On Flat Baroque and Berserk and Stormcock, Harper was in peak form, so there’s a drastic faling off when one turns to 1985’s Jugula. Billed on the cover as “An Ordinary Man Writing Songs for Ordinary People”, Harper is still recognizably the same artist, but he’s hampered by horrific 1980s production that turns his guitar work into rubber-band plucking and implements the bane of all recorded music, the chorus pedal. The Jimmy Page of 1985 is hardly the Page of 1971, as anyone who has heard the Firm can tell you, and he doesn’t solo so much as supply sound effects here. And Harper’s lyrics, while not as cryptic, are not nearly as visionary.
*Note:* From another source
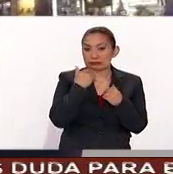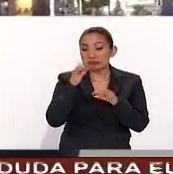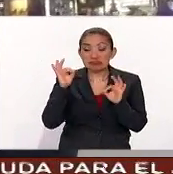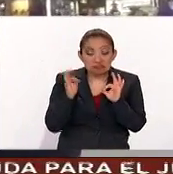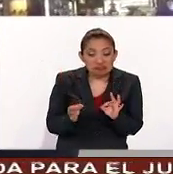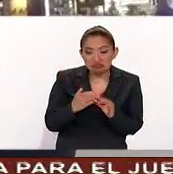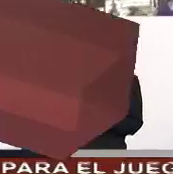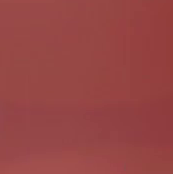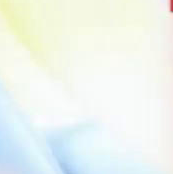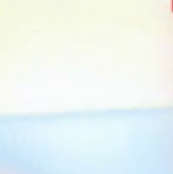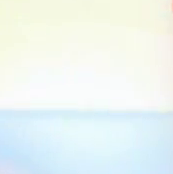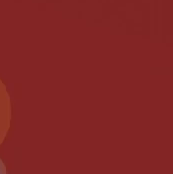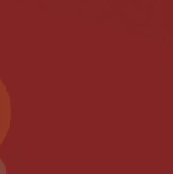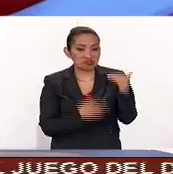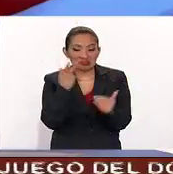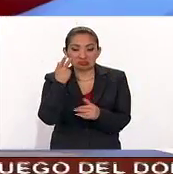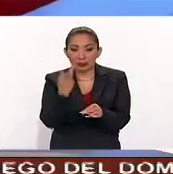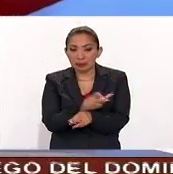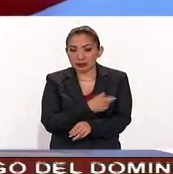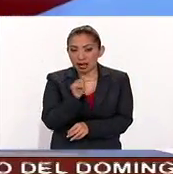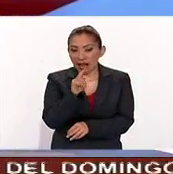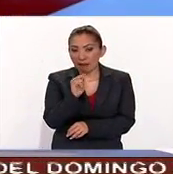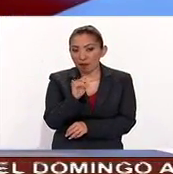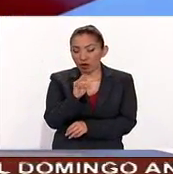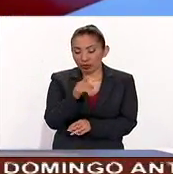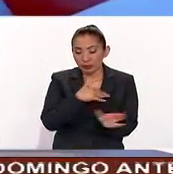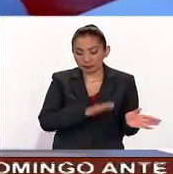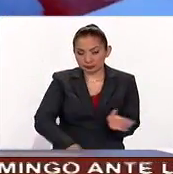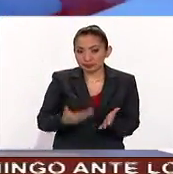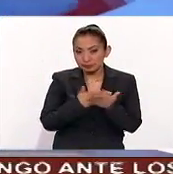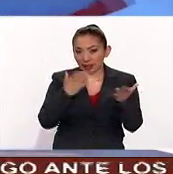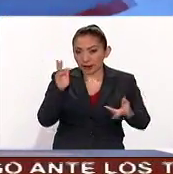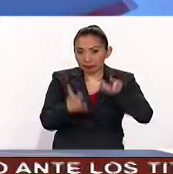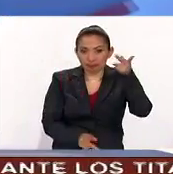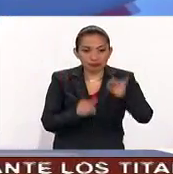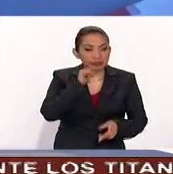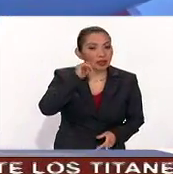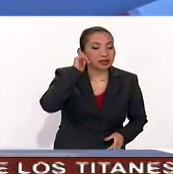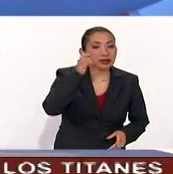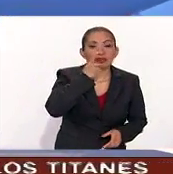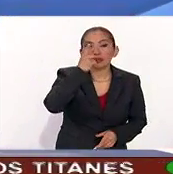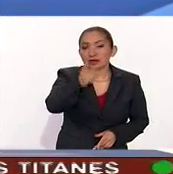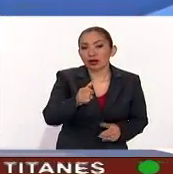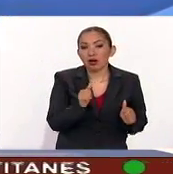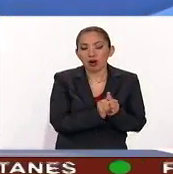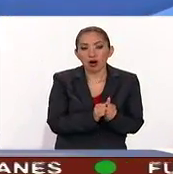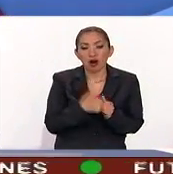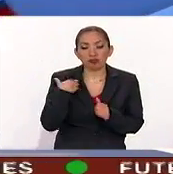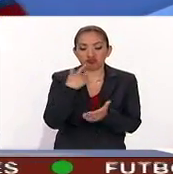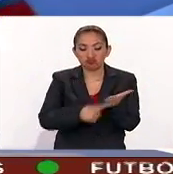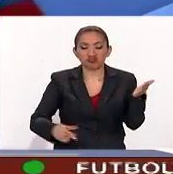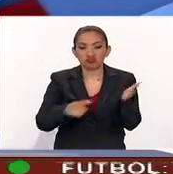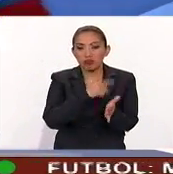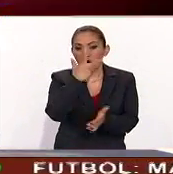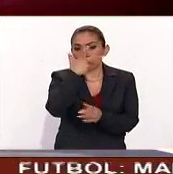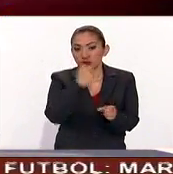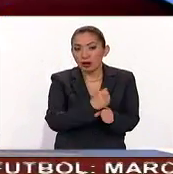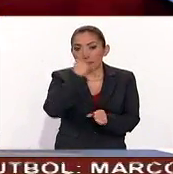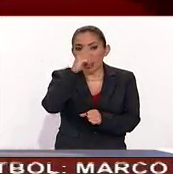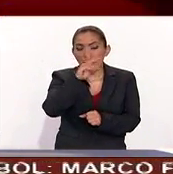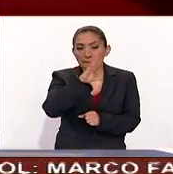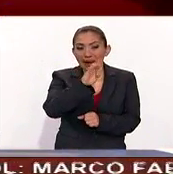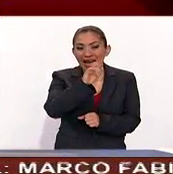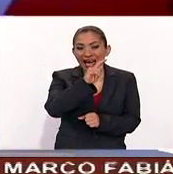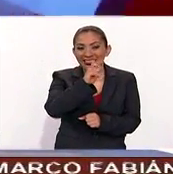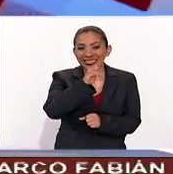mucho tiempo vamos a ver qué es lo que sucede con Alan Pulido ahora platiquemos de lo que ayer comentábamos con la suspensión de 8 años para Blatter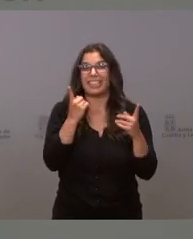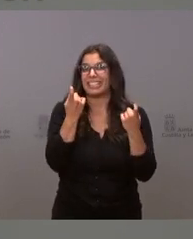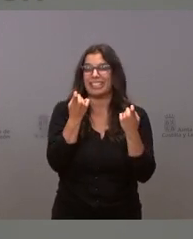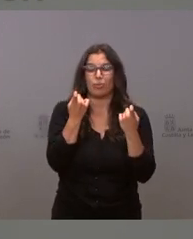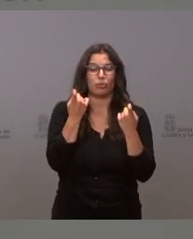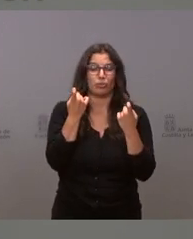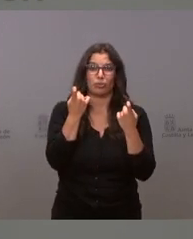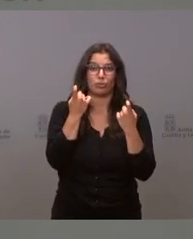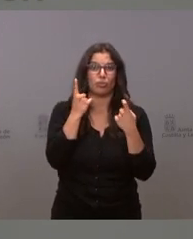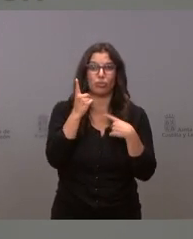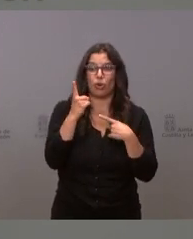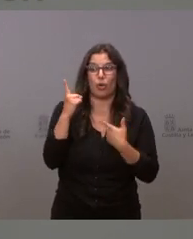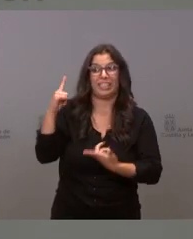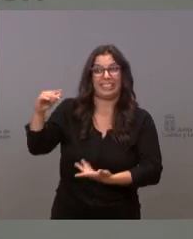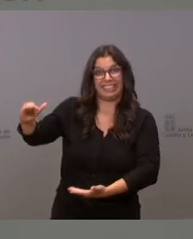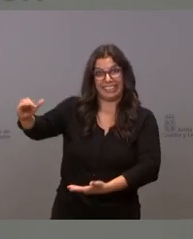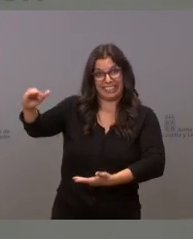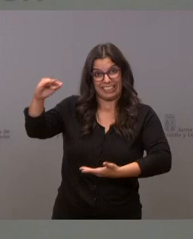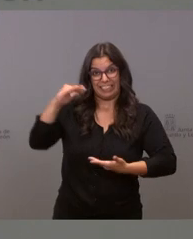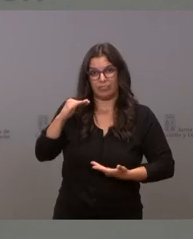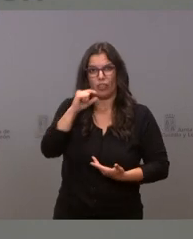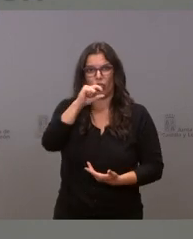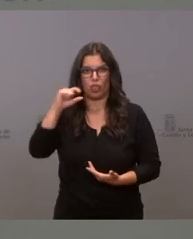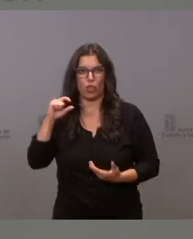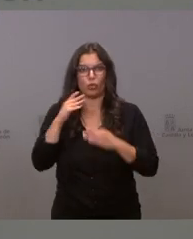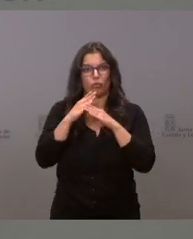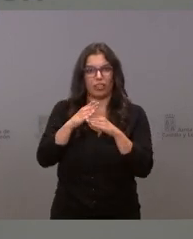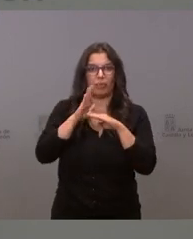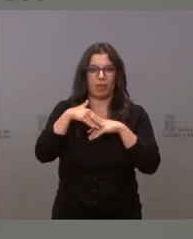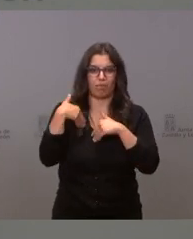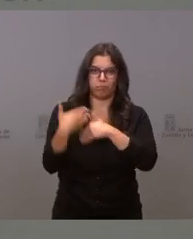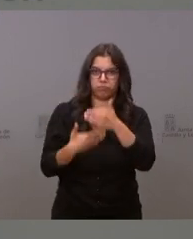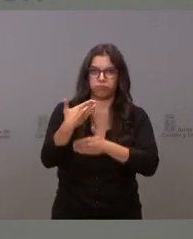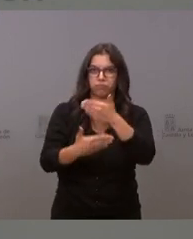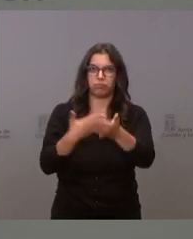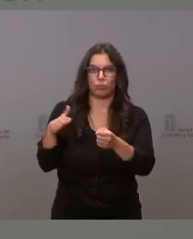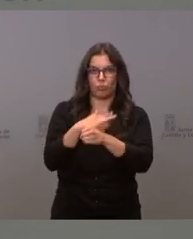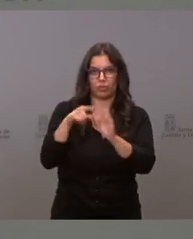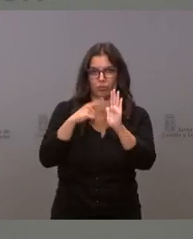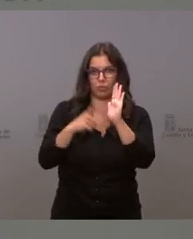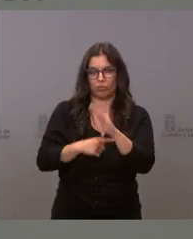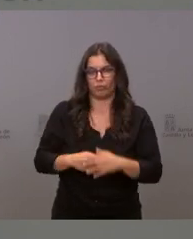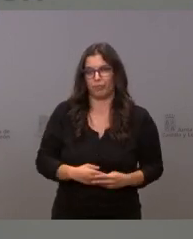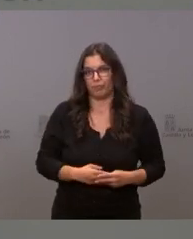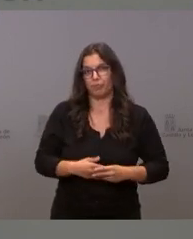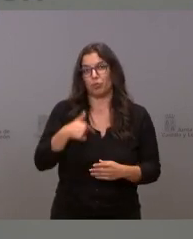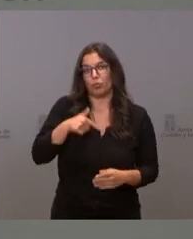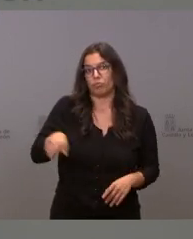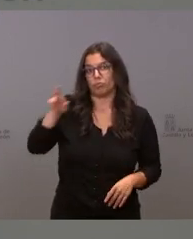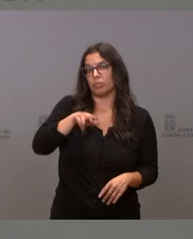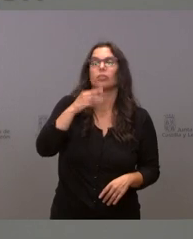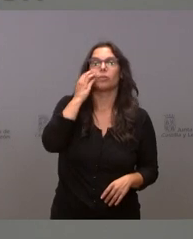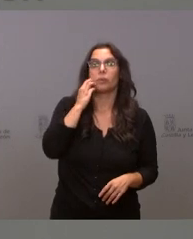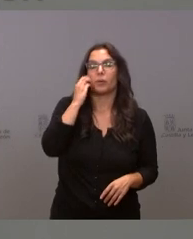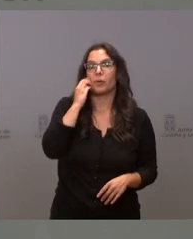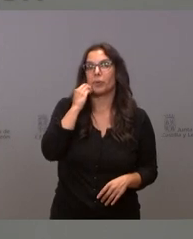que nos lleguen las dosis para poder acabar con esto yo creo insisto lo dije en su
In fact, they come across like mundane, peevish prose—in “Nineteen Forty-Eightish” he complains that “A million tons of shit come through my door each day up to my dick”, and in “Advertisement” he repeats the stirring refrain “I’m really stoned, I’m really stoned / Permanently out of my bone”. These distractions and embarrassments make it significantly harder for listeners to devote the energy required to get inside the music, which is as impassioned as the rest of Harper’s work. If anything, Harper is more apocalyptic on Jugula, which is full of nightmarish images of condemned prisoners, the Holocaust, predation, and desperate love spanning the ages. A devoted Harperite could ignore the dated production touches and integrate the songs with his full body of work, but neophytes may as well stay clear and start with the superlative Stormcock. There’s enough there to keep them occupied for a while.